Yogyakarta, 2015-2016
———————————————
The Hymn Of Marriage
I
before your eyes closed,
you close the sky of courtyard’s wander
with your universal nature look
right when season kneeled down
destroying the city’s streetlight
also the greenhouses!
II
in this narrowing world,
my eyes are boiled by hues of your fire
blasting from the tomb of love
a timeless funeral of Queen Sheba
my life astride by the turmoil dreams
my inner eye looking farther to the border
reading the sign on the weather, the wind,
and rumbles on my own quaking chest
how magical the passion of this world’s creator
even though I’m only a being without wonder
the wisdom Psalm of Solomon the prophet,
lead me out of this deceiving labyrinth
III
with passion on unifying a strip of ribs
that God had separated from Adam who was craving for Eve
I was born to complete his destiny
and to you, I come to offer my proposal
if you’re indecisive by a handsome face, great wealth,
and power that does not destined to be my fate,
I’ll show you, the heart of Queen Sheba
that was fallen to a man from Ursyalim
yes, he was the messenger of wisdom preach
and I am only a frail wanderer
a dreary hymn composer from a city in the technology era
who wanted to erase the sorrow in your eyes
have they come to you, the soul vibes of my hymn?

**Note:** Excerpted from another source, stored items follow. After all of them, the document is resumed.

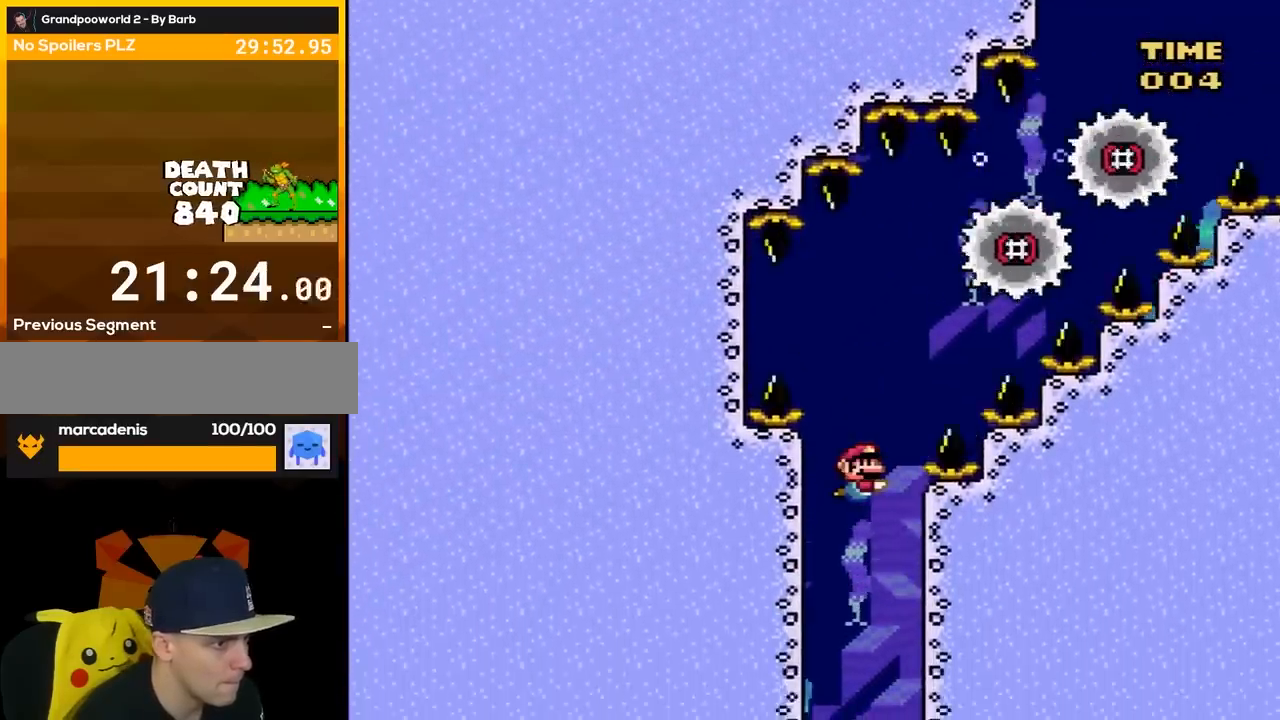
{"buttons": ["DPAD_DOWN"], "events": [[83, "DPAD_RIGHT", "down"], [150, "DPAD_RIGHT", "up"], [183, "DPAD_DOWN", "down"]]}
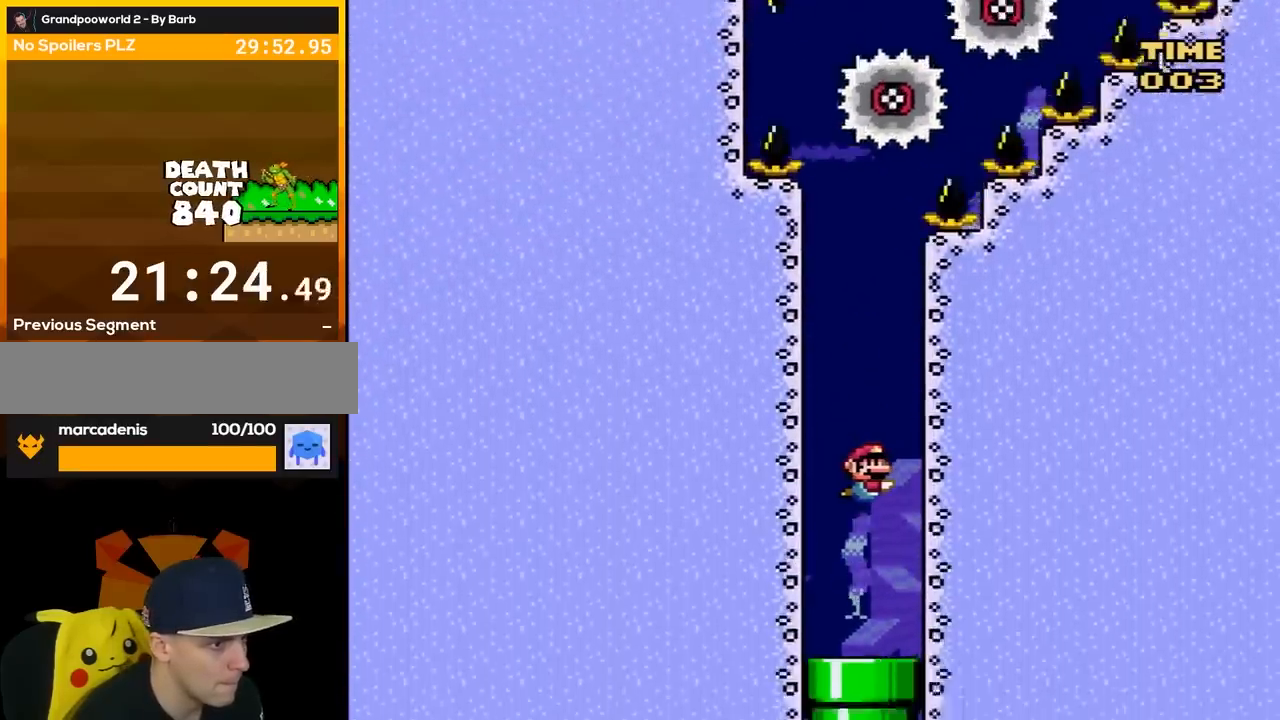
{"buttons": ["DPAD_DOWN"], "events": [[250, "B", "down"], [333, "B", "up"]]}
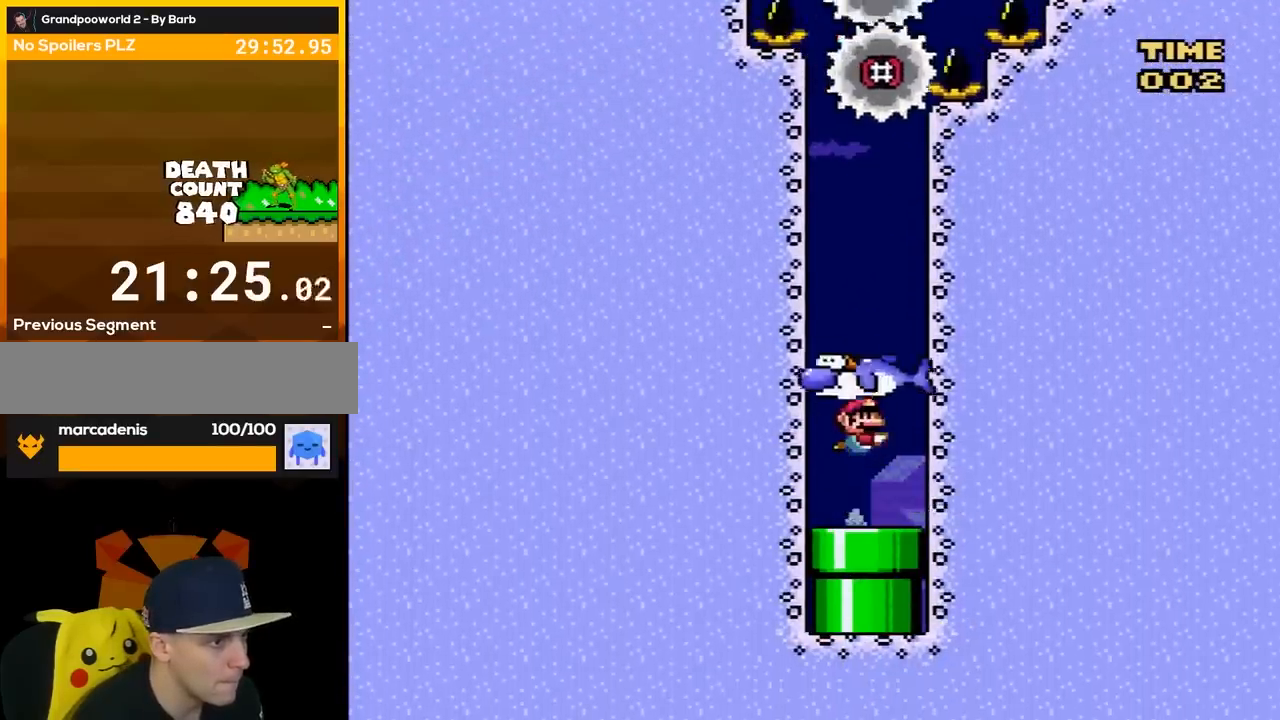
{"buttons": ["DPAD_DOWN"], "events": []}
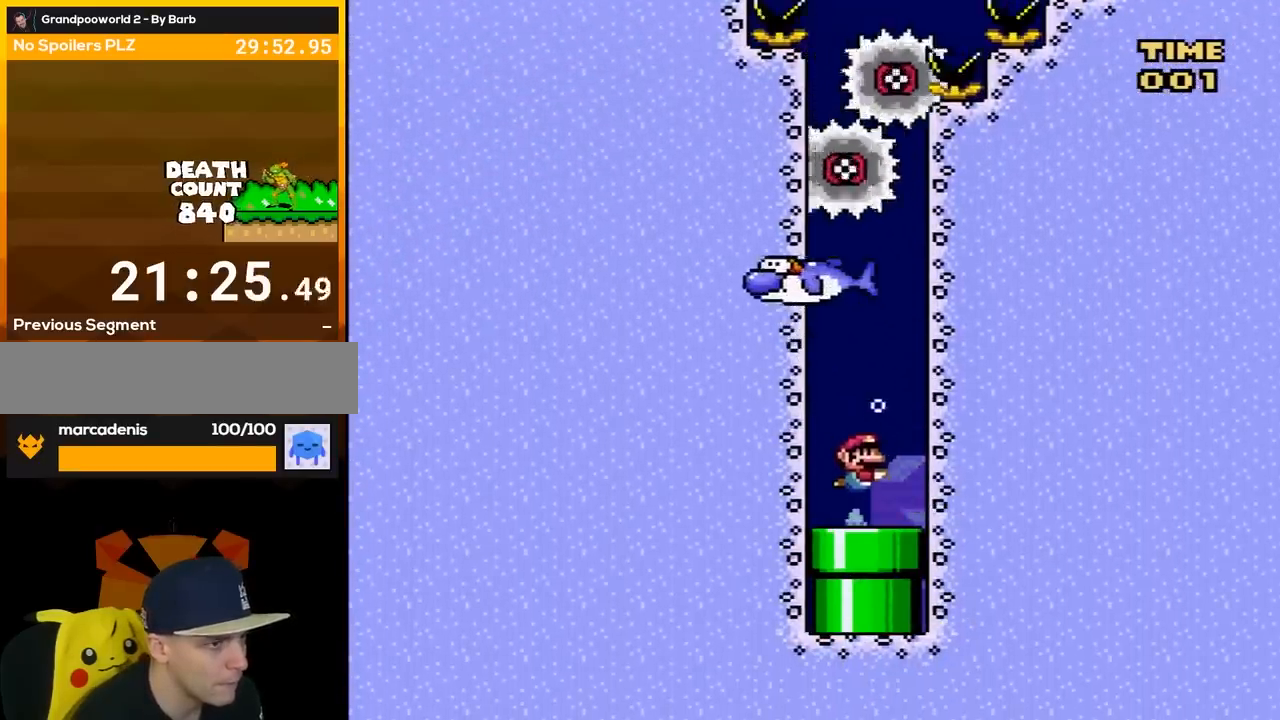
{"buttons": [], "events": [[383, "DPAD_DOWN", "up"]]}
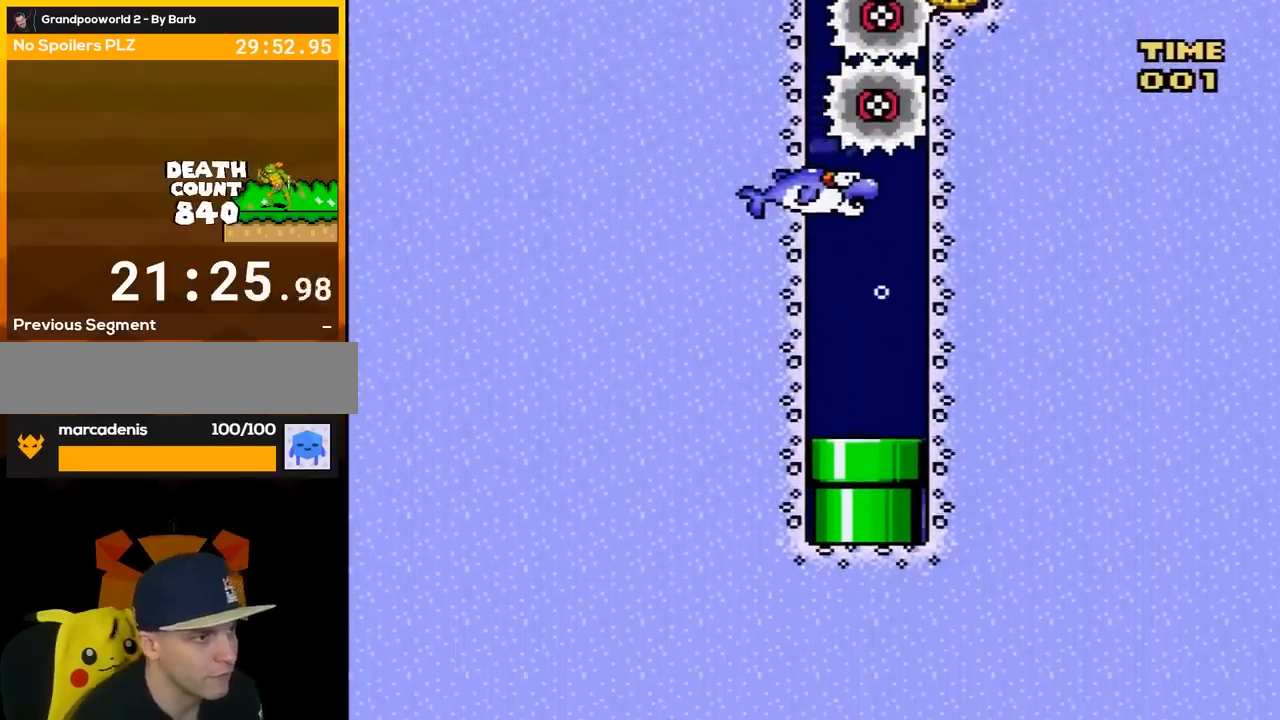
{"buttons": [], "events": []}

the hymn that I wrote with the spirits of poets
to reach your love, body and mind
just like when Solomon conquered the heart of Sheba
IV
how strong the pulls of your magnetic iron
all my senses energy are melting into a meditation valley
covering a blue mossy chamber that scarred with your lips
cracking narrow glass without a blink of hallucination
from the tip of your seaweed-like hair
I found the meaning of life that once was dimmed
then your eyebrows transformed into two eels
snaking into the cavity of my coral chest
O, slipper creature, the heir of
Sheba’s nature
catch and clasp my destiny
let my will completely ends in the street of wanderer
let all the roars from the crusher of longing stones vanished
look into my well-depth eyes
the spring water contains your substances of love,
sparkling shiny and divine
the lover’s thirst and world’s grief remover
V
the earth absorbs ivory coconut meat essence
in the graveyard of prose and poetry farmers
and I, who grow rice in your fields of heart
pray: Lord, let our unity becomes eternal!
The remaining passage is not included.